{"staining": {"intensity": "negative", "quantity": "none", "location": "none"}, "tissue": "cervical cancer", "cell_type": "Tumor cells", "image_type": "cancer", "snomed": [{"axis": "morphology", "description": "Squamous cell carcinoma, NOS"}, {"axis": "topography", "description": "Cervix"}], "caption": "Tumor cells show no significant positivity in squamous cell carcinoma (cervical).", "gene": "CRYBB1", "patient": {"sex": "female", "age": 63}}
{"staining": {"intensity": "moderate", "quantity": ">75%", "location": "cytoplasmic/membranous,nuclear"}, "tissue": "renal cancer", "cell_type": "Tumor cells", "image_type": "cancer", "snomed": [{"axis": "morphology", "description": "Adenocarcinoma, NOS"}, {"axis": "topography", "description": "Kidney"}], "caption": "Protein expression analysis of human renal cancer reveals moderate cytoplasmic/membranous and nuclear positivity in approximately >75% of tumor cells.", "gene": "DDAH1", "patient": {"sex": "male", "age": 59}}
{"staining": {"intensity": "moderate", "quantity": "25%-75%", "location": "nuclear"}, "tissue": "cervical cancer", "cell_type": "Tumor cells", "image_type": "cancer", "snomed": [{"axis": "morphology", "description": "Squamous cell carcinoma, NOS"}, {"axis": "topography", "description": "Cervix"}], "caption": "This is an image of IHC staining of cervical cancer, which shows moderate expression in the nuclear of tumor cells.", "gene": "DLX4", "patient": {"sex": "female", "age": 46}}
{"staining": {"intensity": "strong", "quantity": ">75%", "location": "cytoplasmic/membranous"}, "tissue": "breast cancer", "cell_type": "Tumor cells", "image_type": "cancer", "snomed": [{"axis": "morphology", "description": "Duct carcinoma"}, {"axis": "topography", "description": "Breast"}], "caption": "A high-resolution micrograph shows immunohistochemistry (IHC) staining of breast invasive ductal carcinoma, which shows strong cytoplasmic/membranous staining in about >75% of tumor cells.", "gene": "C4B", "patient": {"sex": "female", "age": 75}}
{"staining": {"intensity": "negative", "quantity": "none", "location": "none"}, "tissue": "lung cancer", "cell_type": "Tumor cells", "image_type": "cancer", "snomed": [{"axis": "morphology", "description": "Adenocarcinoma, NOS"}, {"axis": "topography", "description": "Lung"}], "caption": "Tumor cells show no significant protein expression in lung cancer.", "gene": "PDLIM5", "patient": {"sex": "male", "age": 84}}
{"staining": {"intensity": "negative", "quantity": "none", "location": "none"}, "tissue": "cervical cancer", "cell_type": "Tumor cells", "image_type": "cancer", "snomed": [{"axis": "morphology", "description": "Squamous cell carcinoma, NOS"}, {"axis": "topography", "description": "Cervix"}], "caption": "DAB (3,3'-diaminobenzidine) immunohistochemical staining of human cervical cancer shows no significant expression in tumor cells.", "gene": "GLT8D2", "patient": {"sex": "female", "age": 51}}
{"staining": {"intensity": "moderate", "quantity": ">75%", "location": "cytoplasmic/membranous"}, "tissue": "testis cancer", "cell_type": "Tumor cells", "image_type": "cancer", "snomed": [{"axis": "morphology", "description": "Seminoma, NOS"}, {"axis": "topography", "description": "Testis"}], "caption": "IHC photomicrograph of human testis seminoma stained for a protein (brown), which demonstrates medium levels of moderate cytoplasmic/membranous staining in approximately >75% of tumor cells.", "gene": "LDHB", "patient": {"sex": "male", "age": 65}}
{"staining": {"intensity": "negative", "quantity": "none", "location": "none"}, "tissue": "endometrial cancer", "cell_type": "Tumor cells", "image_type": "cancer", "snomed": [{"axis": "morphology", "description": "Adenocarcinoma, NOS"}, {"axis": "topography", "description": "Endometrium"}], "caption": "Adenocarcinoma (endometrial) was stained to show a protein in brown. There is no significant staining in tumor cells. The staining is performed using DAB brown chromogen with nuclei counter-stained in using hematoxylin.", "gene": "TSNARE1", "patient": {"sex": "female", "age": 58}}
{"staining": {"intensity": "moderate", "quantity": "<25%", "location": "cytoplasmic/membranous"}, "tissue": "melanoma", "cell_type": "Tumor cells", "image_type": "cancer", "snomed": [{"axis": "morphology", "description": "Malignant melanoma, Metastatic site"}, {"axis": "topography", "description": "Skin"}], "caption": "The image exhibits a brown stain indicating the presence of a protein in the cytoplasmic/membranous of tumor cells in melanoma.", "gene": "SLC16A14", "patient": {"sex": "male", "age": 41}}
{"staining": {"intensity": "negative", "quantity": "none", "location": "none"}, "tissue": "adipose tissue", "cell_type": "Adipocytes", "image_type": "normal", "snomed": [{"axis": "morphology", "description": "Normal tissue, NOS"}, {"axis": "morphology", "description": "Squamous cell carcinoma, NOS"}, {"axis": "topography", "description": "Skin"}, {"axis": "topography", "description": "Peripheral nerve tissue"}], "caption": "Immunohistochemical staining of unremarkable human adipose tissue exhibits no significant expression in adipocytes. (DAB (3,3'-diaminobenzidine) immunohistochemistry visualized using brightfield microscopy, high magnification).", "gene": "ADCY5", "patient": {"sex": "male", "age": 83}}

────────────────────

Output all of the entries without altering a single word.

{"staining": {"intensity": "negative", "quantity": "none", "location": "none"}, "tissue": "cervical cancer", "cell_type": "Tumor cells", "image_type": "cancer", "snomed": [{"axis": "morphology", "description": "Squamous cell carcinoma, NOS"}, {"axis": "topography", "description": "Cervix"}], "caption": "Tumor cells show no significant positivity in squamous cell carcinoma (cervical).", "gene": "CRYBB1", "patient": {"sex": "female", "age": 63}}
{"staining": {"intensity": "moderate", "quantity": ">75%", "location": "cytoplasmic/membranous,nuclear"}, "tissue": "renal cancer", "cell_type": "Tumor cells", "image_type": "cancer", "snomed": [{"axis": "morphology", "description": "Adenocarcinoma, NOS"}, {"axis": "topography", "description": "Kidney"}], "caption": "Protein expression analysis of human renal cancer reveals moderate cytoplasmic/membranous and nuclear positivity in approximately >75% of tumor cells.", "gene": "DDAH1", "patient": {"sex": "male", "age": 59}}
{"staining": {"intensity": "moderate", "quantity": "25%-75%", "location": "nuclear"}, "tissue": "cervical cancer", "cell_type": "Tumor cells", "image_type": "cancer", "snomed": [{"axis": "morphology", "description": "Squamous cell carcinoma, NOS"}, {"axis": "topography", "description": "Cervix"}], "caption": "This is an image of IHC staining of cervical cancer, which shows moderate expression in the nuclear of tumor cells.", "gene": "DLX4", "patient": {"sex": "female", "age": 46}}
{"staining": {"intensity": "strong", "quantity": ">75%", "location": "cytoplasmic/membranous"}, "tissue": "breast cancer", "cell_type": "Tumor cells", "image_type": "cancer", "snomed": [{"axis": "morphology", "description": "Duct carcinoma"}, {"axis": "topography", "description": "Breast"}], "caption": "A high-resolution micrograph shows immunohistochemistry (IHC) staining of breast invasive ductal carcinoma, which shows strong cytoplasmic/membranous staining in about >75% of tumor cells.", "gene": "C4B", "patient": {"sex": "female", "age": 75}}
{"staining": {"intensity": "negative", "quantity": "none", "location": "none"}, "tissue": "lung cancer", "cell_type": "Tumor cells", "image_type": "cancer", "snomed": [{"axis": "morphology", "description": "Adenocarcinoma, NOS"}, {"axis": "topography", "description": "Lung"}], "caption": "Tumor cells show no significant protein expression in lung cancer.", "gene": "PDLIM5", "patient": {"sex": "male", "age": 84}}
{"staining": {"intensity": "negative", "quantity": "none", "location": "none"}, "tissue": "cervical cancer", "cell_type": "Tumor cells", "image_type": "cancer", "snomed": [{"axis": "morphology", "description": "Squamous cell carcinoma, NOS"}, {"axis": "topography", "description": "Cervix"}], "caption": "DAB (3,3'-diaminobenzidine) immunohistochemical staining of human cervical cancer shows no significant expression in tumor cells.", "gene": "GLT8D2", "patient": {"sex": "female", "age": 51}}
{"staining": {"intensity": "moderate", "quantity": ">75%", "location": "cytoplasmic/membranous"}, "tissue": "testis cancer", "cell_type": "Tumor cells", "image_type": "cancer", "snomed": [{"axis": "morphology", "description": "Seminoma, NOS"}, {"axis": "topography", "description": "Testis"}], "caption": "IHC photomicrograph of human testis seminoma stained for a protein (brown), which demonstrates medium levels of moderate cytoplasmic/membranous staining in approximately >75% of tumor cells.", "gene": "LDHB", "patient": {"sex": "male", "age": 65}}
{"staining": {"intensity": "negative", "quantity": "none", "location": "none"}, "tissue": "endometrial cancer", "cell_type": "Tumor cells", "image_type": "cancer", "snomed": [{"axis": "morphology", "description": "Adenocarcinoma, NOS"}, {"axis": "topography", "description": "Endometrium"}], "caption": "Adenocarcinoma (endometrial) was stained to show a protein in brown. There is no significant staining in tumor cells. The staining is performed using DAB brown chromogen with nuclei counter-stained in using hematoxylin.", "gene": "TSNARE1", "patient": {"sex": "female", "age": 58}}
{"staining": {"intensity": "moderate", "quantity": "<25%", "location": "cytoplasmic/membranous"}, "tissue": "melanoma", "cell_type": "Tumor cells", "image_type": "cancer", "snomed": [{"axis": "morphology", "description": "Malignant melanoma, Metastatic site"}, {"axis": "topography", "description": "Skin"}], "caption": "The image exhibits a brown stain indicating the presence of a protein in the cytoplasmic/membranous of tumor cells in melanoma.", "gene": "SLC16A14", "patient": {"sex": "male", "age": 41}}
{"staining": {"intensity": "negative", "quantity": "none", "location": "none"}, "tissue": "adipose tissue", "cell_type": "Adipocytes", "image_type": "normal", "snomed": [{"axis": "morphology", "description": "Normal tissue, NOS"}, {"axis": "morphology", "description": "Squamous cell carcinoma, NOS"}, {"axis": "topography", "description": "Skin"}, {"axis": "topography", "description": "Peripheral nerve tissue"}], "caption": "Immunohistochemical staining of unremarkable human adipose tissue exhibits no significant expression in adipocytes. (DAB (3,3'-diaminobenzidine) immunohistochemistry visualized using brightfield microscopy, high magnification).", "gene": "ADCY5", "patient": {"sex": "male", "age": 83}}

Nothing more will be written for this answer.